YOUR OBJECTIVE: Would you reproduce each line below exactly, leaving every picture out?

Segment Start: SUPPLIED MATERIAL

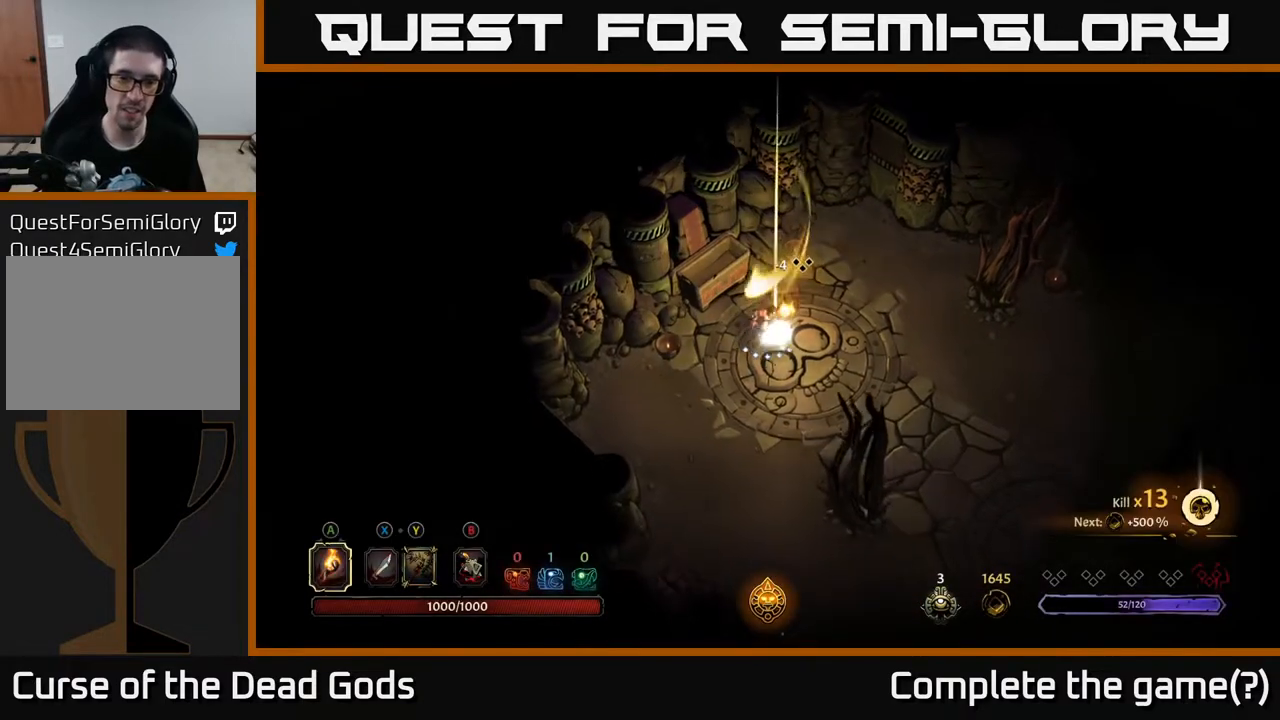
{"buttons": [], "left_stick": "down-right", "right_stick": "center", "events": []}
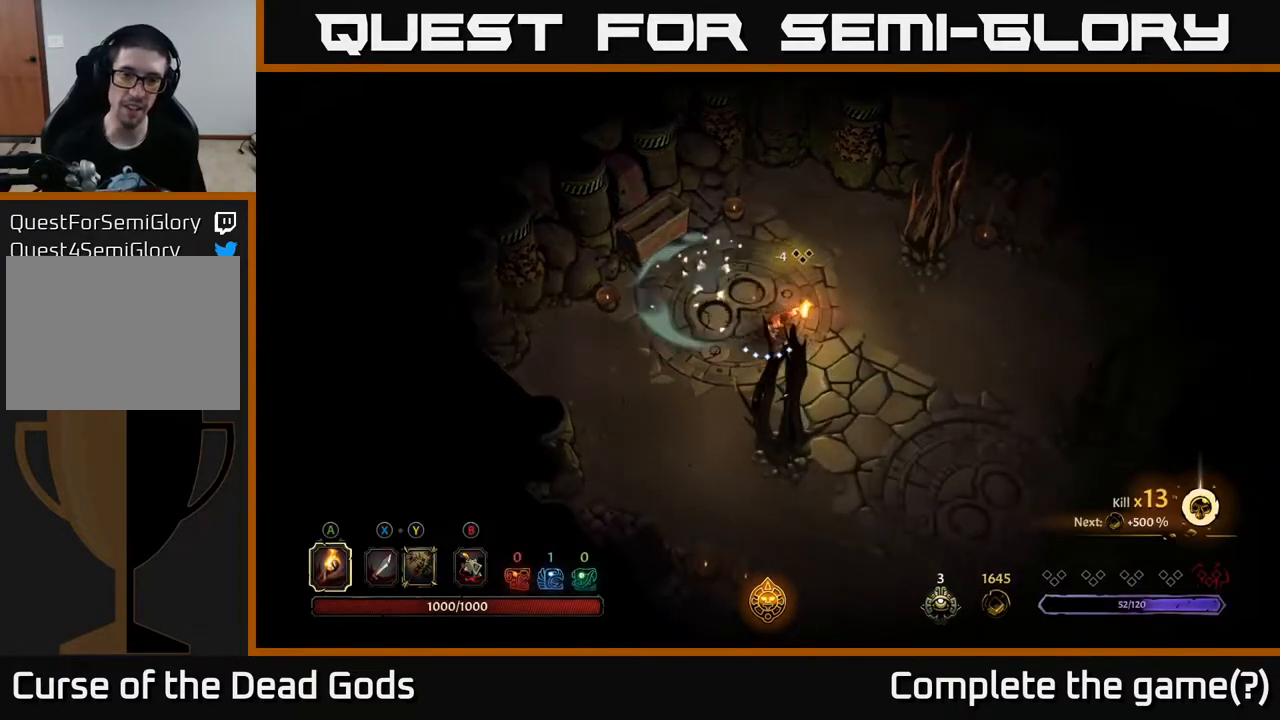
{"buttons": [], "left_stick": "down-right", "right_stick": "center", "events": []}
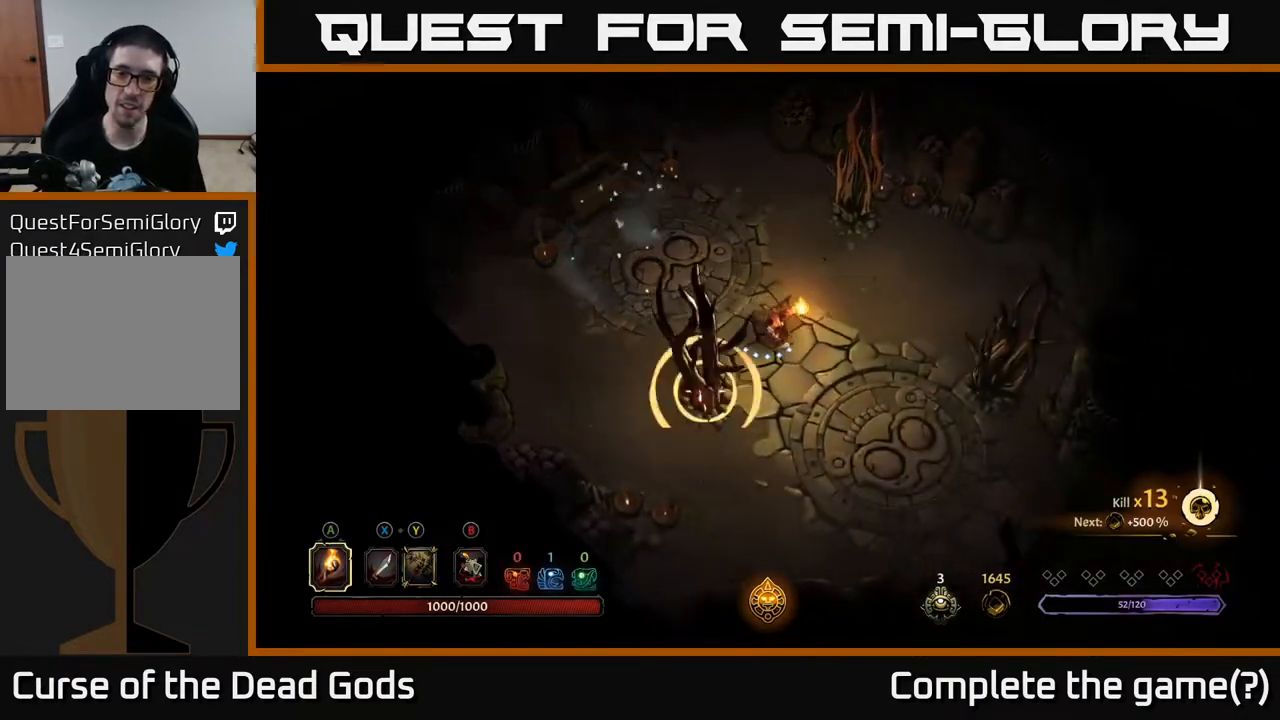
{"buttons": ["R2"], "left_stick": "down-right", "right_stick": "center", "events": [[383, "R2", "down"]]}
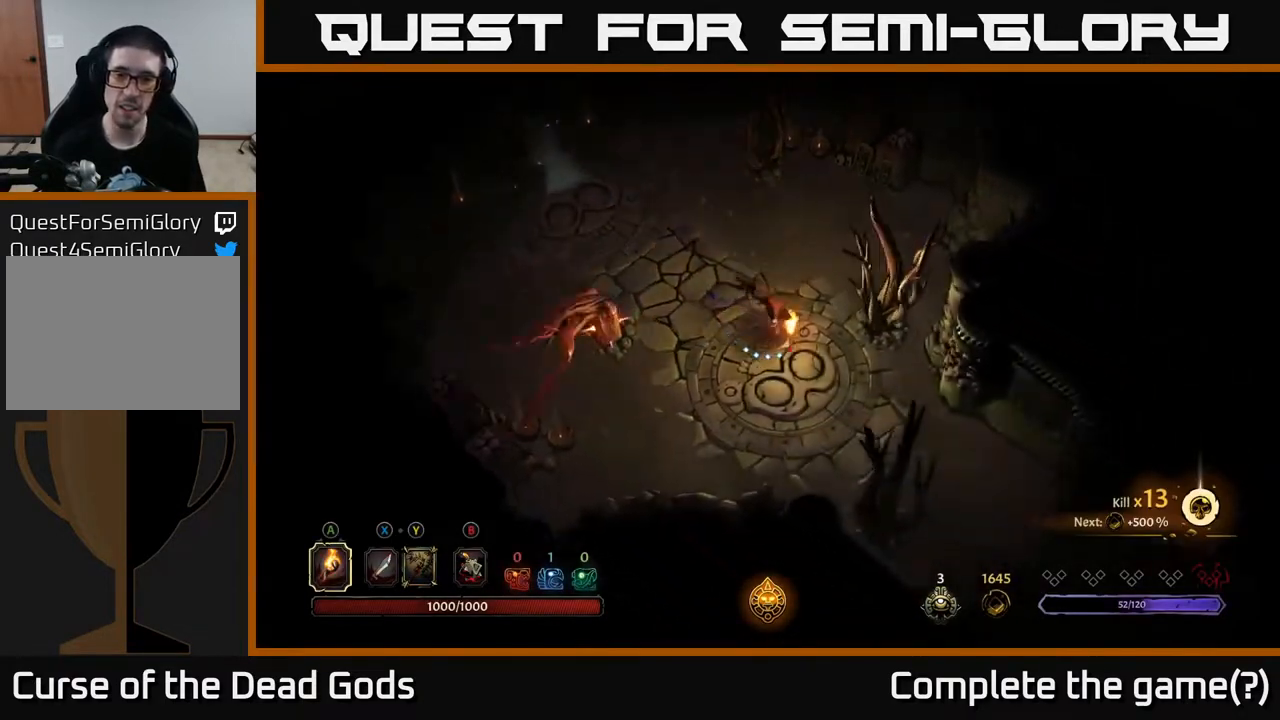
{"buttons": [], "left_stick": "down-right", "right_stick": "center", "events": [[217, "R2", "up"]]}
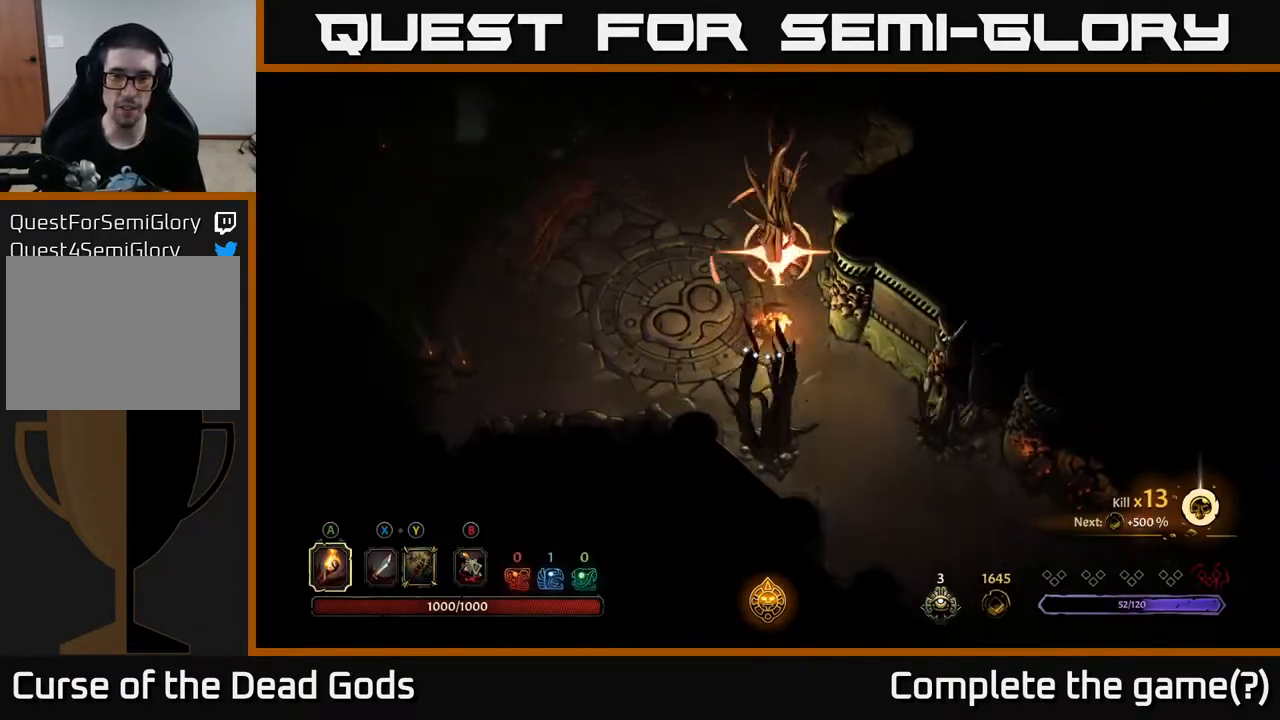
{"buttons": [], "left_stick": "down-right", "right_stick": "center", "events": []}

Segment End: SUPPLIED MATERIAL

YOUR SOLUTION:
{"buttons": [], "left_stick": "down-right", "right_stick": "center", "events": []}
{"buttons": [], "left_stick": "down-right", "right_stick": "center", "events": []}
{"buttons": ["R2"], "left_stick": "down-right", "right_stick": "center", "events": [[383, "R2", "down"]]}
{"buttons": [], "left_stick": "down-right", "right_stick": "center", "events": [[217, "R2", "up"]]}
{"buttons": [], "left_stick": "down-right", "right_stick": "center", "events": []}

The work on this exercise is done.